La misura è stata eseguita nel pomeriggio, dopo l’attività investigativa avviata in seguito a quanto accaduto nella serata di ieri davanti alla fermata della ferrovia Cumana. Le numerose segnalazioni arrivate alle forze dell’ordine hanno riguardato una violenta colluttazione in piazza Montesanto e, subito dopo, l’esplosione di colpi d’arma da fuoco.
Il Kalashnikov trovato sotto un’auto
Fin dalle prime informazioni raccolte nell’immediatezza dei fatti, gli investigatori hanno verificato anche la segnalazione secondo cui alcune donne avrebbero nascosto un’arma lunga sotto un’auto in sosta nei pressi della piazza. Si tratterebbe della stessa arma poco prima imbracciata da uno dei protagonisti della sparatoria.
Gli accertamenti eseguiti dai poliziotti intervenuti sul posto hanno portato al ritrovamento e al sequestro di un fucile mitragliatore da guerra AK-47 Kalashnikov. L’arma, dotata di doppio caricatore rifornito, era occultata sotto un’autovettura parcheggiata a poca distanza dall’area in cui si erano verificati la rissa e gli spari.
La ricostruzione attraverso le telecamere
Un ruolo centrale nell’indagine è arrivato dalle immagini dei sistemi di videosorveglianza presenti in zona. I filmati hanno consentito alla Squadra Mobile, coordinata dalla Procura Distrettuale partenopea, di ricostruire la dinamica della sequenza e di raccogliere gravi indizi di colpevolezza nei confronti dei tre indagati.

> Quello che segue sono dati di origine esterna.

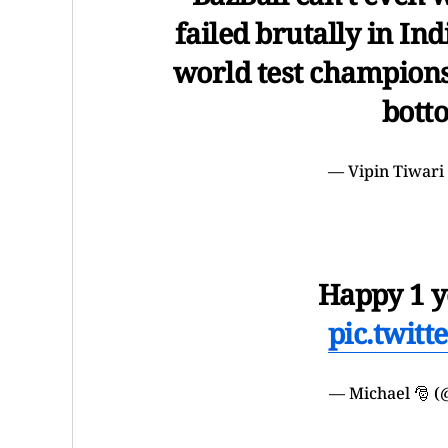
failed brutally in Ind
world test champions.
bott
— Vipin Tiwari
Happy 1 y
pic.twit
— Michael 🎅 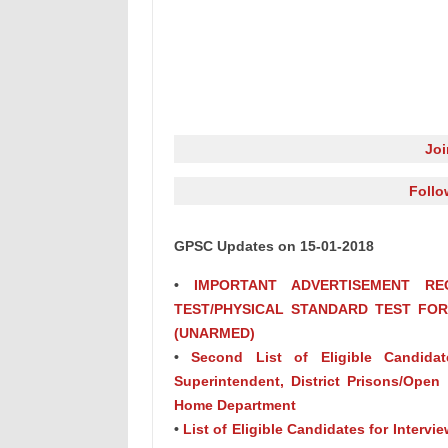
Jo
Follo
GPSC Updates on 15-01-2018
•
IMPORTANT ADVERTISEMENT RE
TEST/PHYSICAL STANDARD TEST FOR A
(UNARMED)
•
Second List of Eligible Candidate
Superintendent, District Prisons/Open 
Home Department
•
List of Eligible Candidates for Intervie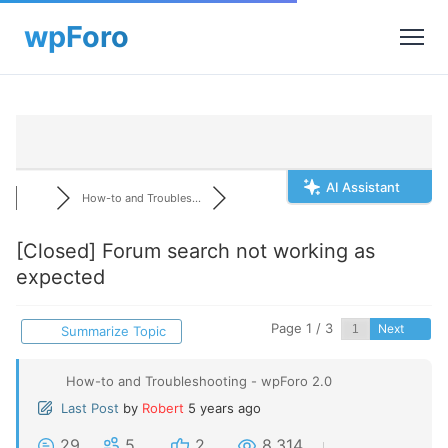
AI Assistant
How-to and Troubles...
[Closed]
Forum search not working as
expected
Page 1 / 3
Next
Summarize Topic
How-to and Troubleshooting - wpForo 2.0
Last Post
by
Robert
5 years ago
29
5
2
8,314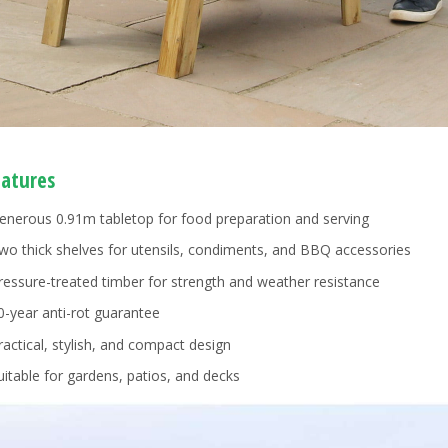
eatures
enerous 0.91m tabletop for food preparation and serving
wo thick shelves for utensils, condiments, and BBQ accessories
ressure-treated timber for strength and weather resistance
0-year anti-rot guarantee
ractical, stylish, and compact design
uitable for gardens, patios, and decks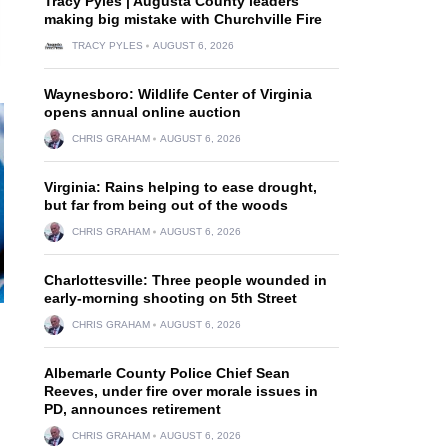
Tracy Pyles | Augusta County leaders
making big mistake with Churchville Fire
TRACY PYLES
AUGUST 6, 2026
Waynesboro: Wildlife Center of Virginia
opens annual online auction
CHRIS GRAHAM
AUGUST 6, 2026
Virginia: Rains helping to ease drought,
but far from being out of the woods
CHRIS GRAHAM
AUGUST 6, 2026
Charlottesville: Three people wounded in
early-morning shooting on 5th Street
CHRIS GRAHAM
AUGUST 6, 2026
Albemarle County Police Chief Sean
Reeves, under fire over morale issues in
PD, announces retirement
CHRIS GRAHAM
AUGUST 6, 2026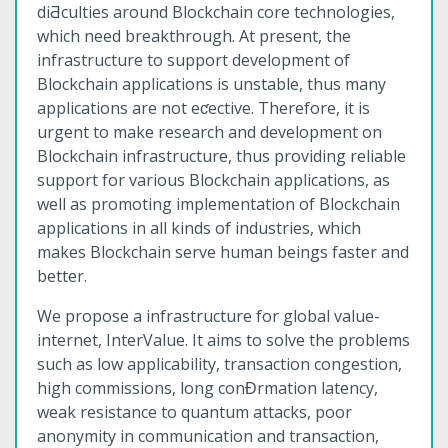
diƋculties around Blockchain core technologies,
which need breakthrough. At present, the
infrastructure to support development of
Blockchain applications is unstable, thus many
applications are not eƈective. Therefore, it is
urgent to make research and development on
Blockchain infrastructure, thus providing reliable
support for various Blockchain applications, as
well as promoting implementation of Blockchain
applications in all kinds of industries, which
makes Blockchain serve human beings faster and
better.
We propose a infrastructure for global value-
internet, InterValue. It aims to solve the problems
such as low applicability, transaction congestion,
high commissions, long conƉrmation latency,
weak resistance to quantum attacks, poor
anonymity in communication and transaction,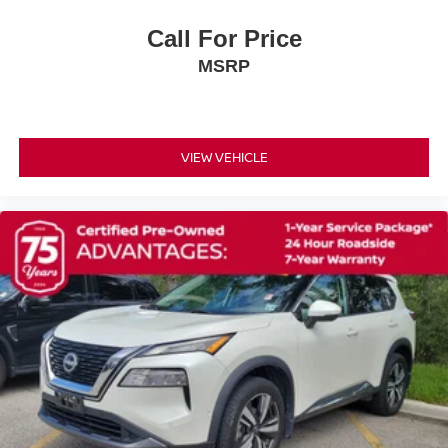
Security System
Call For Price
Immobilizer
MSRP
Cruise Control Steering Assist
Traction Control
Stability Control
VIEW VEHICLE
Traction Control
Front Side Air Bag
Rear Parking Aid
Cross-Traffic Alert
Rear Collision Mitigation
Front Collision Mitigation
Driver Monitoring
Telematics
Requires Subscription
Blind Spot Monitor
Lane Departure Warning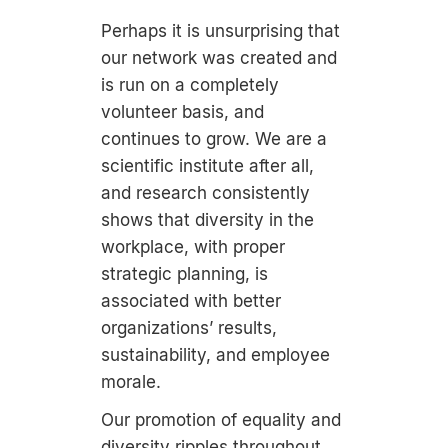
Perhaps it is unsurprising that
our network was created and
is run on a completely
volunteer basis, and
continues to grow. We are a
scientific institute after all,
and research consistently
shows that diversity in the
workplace, with proper
strategic planning, is
associated with better
organizations’ results,
sustainability, and employee
morale.
Our promotion of equality and
diversity ripples throughout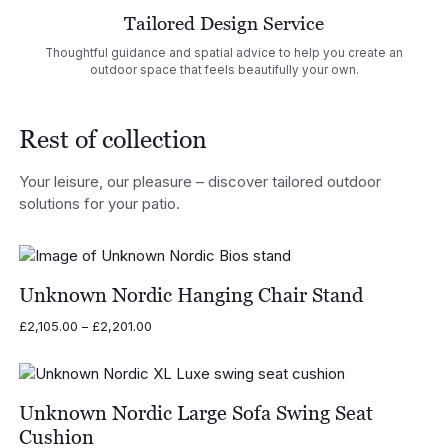
Tailored Design Service
Thoughtful guidance and spatial advice to help you create an
outdoor space that feels beautifully your own.
Rest of collection
Your leisure, our pleasure – discover tailored outdoor
solutions for your patio.
Unknown Nordic Hanging Chair Stand
Price
£
2,105.00
–
£
2,201.00
range:
£2,105.00
through
£2,201.00
Unknown Nordic Large Sofa Swing Seat
Cushion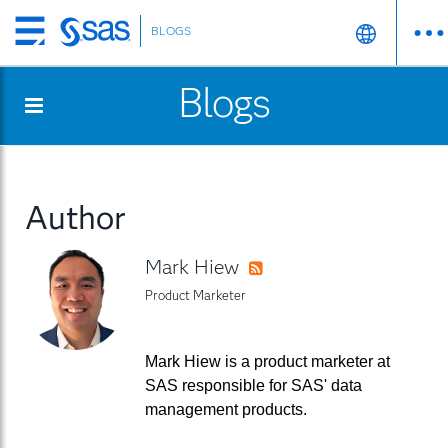
BLOGS
Skip
to
Blogs
main
content
Author
Mark Hiew
RSS
Product Marketer
Mark Hiew is a product marketer at
SAS responsible for SAS' data
management products.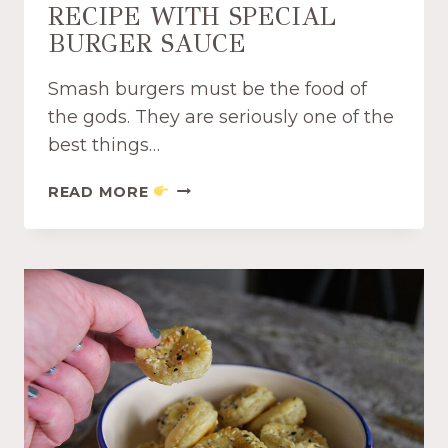
RECIPE WITH SPECIAL
A
M
BURGER SAUCE
I
S
Smash burgers must be the food of
U
the gods. They are seriously one of the
D
best things…
I
P
A
READ MORE
R
M
E
A
C
Z
I
I
P
N
E
G
C
R
O
C
K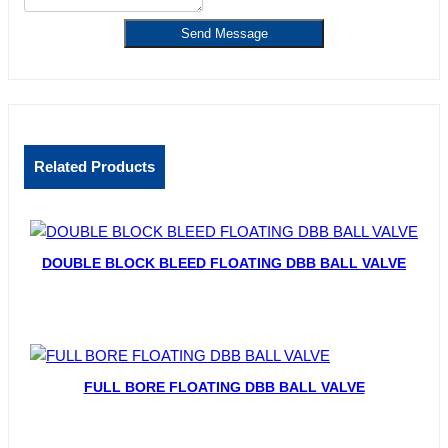
Send Message
Related Products
DOUBLE BLOCK BLEED FLOATING DBB BALL VALVE
FULL BORE FLOATING DBB BALL VALVE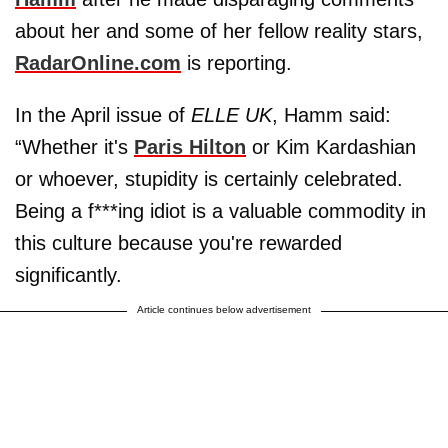
about her and some of her fellow reality stars,
RadarOnline.com
is reporting.
In the April issue of
ELLE UK
, Hamm said:
“Whether it's
Paris Hilton
or Kim Kardashian
or whoever, stupidity is certainly celebrated.
Being a f***ing idiot is a valuable commodity in
this culture because you're rewarded
significantly.
Article continues below advertisement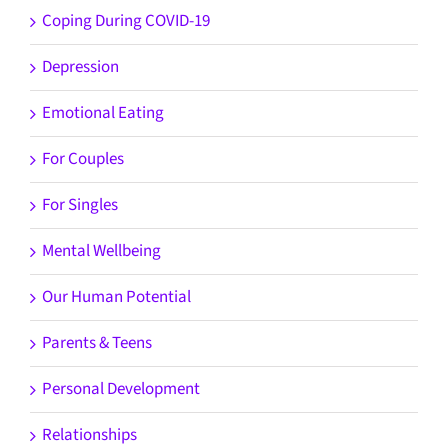
Coping During COVID-19
Depression
Emotional Eating
For Couples
For Singles
Mental Wellbeing
Our Human Potential
Parents & Teens
Personal Development
Relationships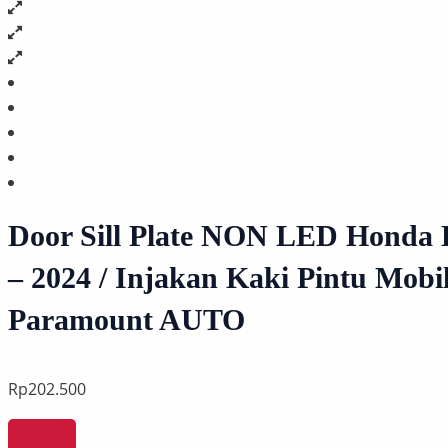
Door Sill Plate NON LED Honda 
– 2024 / Injakan Kaki Pintu Mobil
Paramount AUTO
Rp
202.500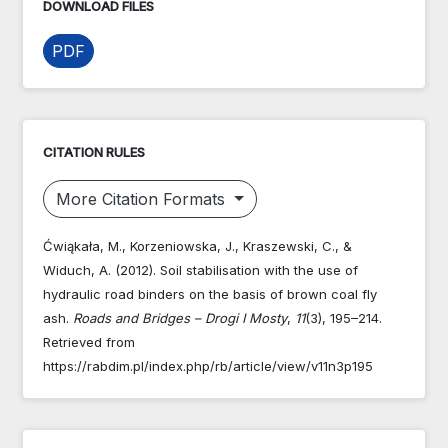
DOWNLOAD FILES
PDF
CITATION RULES
More Citation Formats
Ćwiąkała, M., Korzeniowska, J., Kraszewski, C., &
Widuch, A. (2012). Soil stabilisation with the use of
hydraulic road binders on the basis of brown coal fly
ash.
Roads and Bridges – Drogi I Mosty
,
11
(3), 195–214.
Retrieved from
https://rabdim.pl/index.php/rb/article/view/v11n3p195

Secondo quanto emerso, le tre persone raggiunte dal provvedimento avrebbero preso parte, insieme a numerosi altri soggetti ancora in corso di identificazione, a una violenta rissa. Dopo la colluttazione, alcuni protagonisti si sarebbero aggirati armati in piazza Montesanto.
Dalle immagini acquisite risulterebbe che uno dei due uomini, dopo aver imbracciato il fucile mitragliatore Kalashnikov, si sarebbe mosso tra la folla con l’arma lunga in pugno. Alcuni astanti avrebbero provato apparentemente a tranquillizzarlo.
Nello stesso contesto, l’altro uomo avrebbe recuperato una pistola dall’autovettura a lui in uso e avrebbe esploso alcuni colpi in aria tra le persone presenti in piazza. Le scene riprese durante l’episodio sono state rilanciate anche sui social network. I video, realizzati dalle numerosissime persone presenti in piazza Montesanto al momento dei fatti, hanno contribuito alla rapida diffusione delle immagini della rissa e degli spari.